TASK ITEM: Please return all lines from the records below that include the string "bullet".

DATA TO PROCESS:
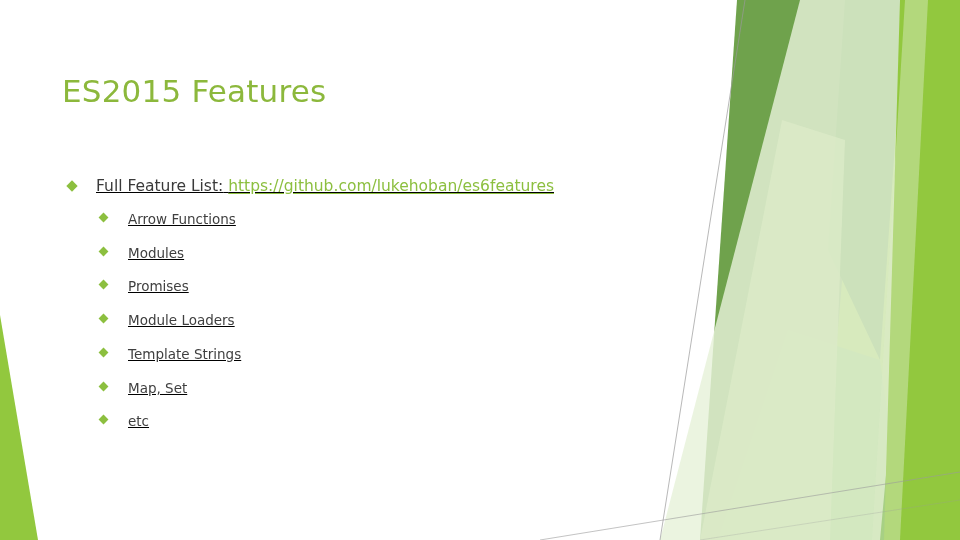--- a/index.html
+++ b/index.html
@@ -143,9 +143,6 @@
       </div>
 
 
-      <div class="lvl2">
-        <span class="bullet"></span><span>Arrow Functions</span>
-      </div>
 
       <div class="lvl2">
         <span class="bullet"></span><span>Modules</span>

REPLY TO THE TASK:
-        <span class="bullet"></span><span>Arrow Functions</span>
         <span class="bullet"></span><span>Modules</span>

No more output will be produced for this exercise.